Jawa Barat
Jawa
Barat memiliki arah pola umum
struktur Timur Laut –Barat Daya (NE-SW) yang disebut
pola Meratus, dari data stratigrafi dan tektonik diketahui bahwa pola Meratus
merupakan pola yang paling tua. Sesar-sesar yang termasuk dalam pola ini berumur Kapur
sampai Paleosen dan tersebar dalam jalur Tinggian Karimun Jawa menerus melalui
Karang Sambung hingga di daerah Cimandiri Jawa Barat. Sesar
ini teraktifkan kembali oleh aktivitas tektonik yang lebih muda. Pola Sunda lebih muda dari pola Meratus. Data
seismik menunjukkan Pola Sunda telah mengaktifkan kembali sesar-sesar yang berpola
Meratus pada Eosen Akhir hingga Oligosen Akhir.
Pola Jawa di bagian barat pola ini diwakili oleh
sesar-sesar naik seperti sesar Beribis dan sear-sear dalam Cekungan Bogor. Di bagian tengah tampak
pola dari sesar-sesar yang terdapat pada zona Serayu Utara dan Serayu Selatan.
Di bagian Timur ditunjukkan oleh arah Sesar Pegunungan
Kendeng yang berupa sesar naik.
——————————
*Ketentuan Latihan*
a) Berdasarkan teks tentang pola struktur Jawa Barat, jelaskan dalam satu sampai tiga kalimat dari mana diketahui bahwa pola Meratus merupakan pola yang paling tua.
b) Ketik ulang bagian teks tentang pola struktur Jawa Barat tanpa perubahan apa pun, dimulai dengan "Pola Jawa di" dan terus sampai "dan Serayu Selatan.".
Data tersebut tidak diperlukan untuk mengerjakan latihan ini.

*Catatan data*
——————————
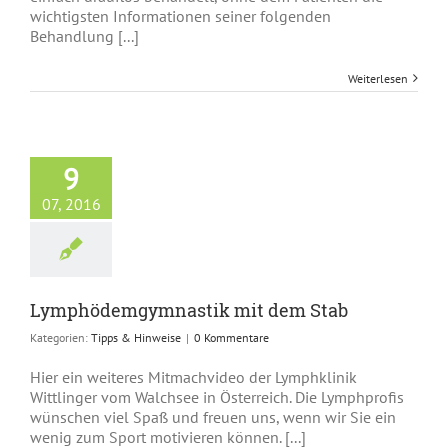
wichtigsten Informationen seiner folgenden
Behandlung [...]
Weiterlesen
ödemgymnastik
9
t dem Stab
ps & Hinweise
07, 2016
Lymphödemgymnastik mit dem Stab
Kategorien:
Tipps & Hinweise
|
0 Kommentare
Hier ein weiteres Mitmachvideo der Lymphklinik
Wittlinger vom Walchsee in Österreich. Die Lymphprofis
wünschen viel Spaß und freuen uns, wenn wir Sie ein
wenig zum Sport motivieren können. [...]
——————————
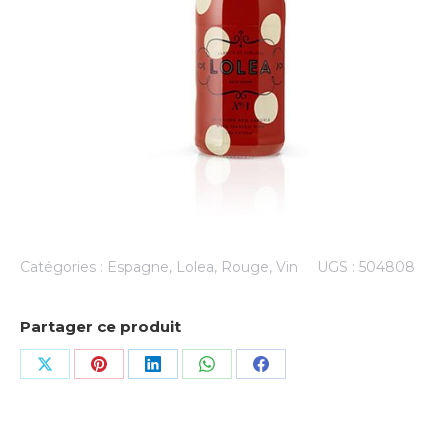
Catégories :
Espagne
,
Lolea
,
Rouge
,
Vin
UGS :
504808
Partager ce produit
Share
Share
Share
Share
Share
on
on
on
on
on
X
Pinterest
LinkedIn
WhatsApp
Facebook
——————————
*Hasil yang Diharapkan*
a) Hal itu diketahui dari data stratigrafi dan tektonik. Sesar-sesar yang termasuk dalam pola Meratus berumur Kapur sampai Paleosen.

b)
Pola Jawa di bagian barat pola ini diwakili oleh
sesar-sesar naik seperti sesar Beribis dan sear-sear dalam Cekungan Bogor. Di bagian tengah tampak
pola dari sesar-sesar yang terdapat pada zona Serayu Utara dan Serayu Selatan.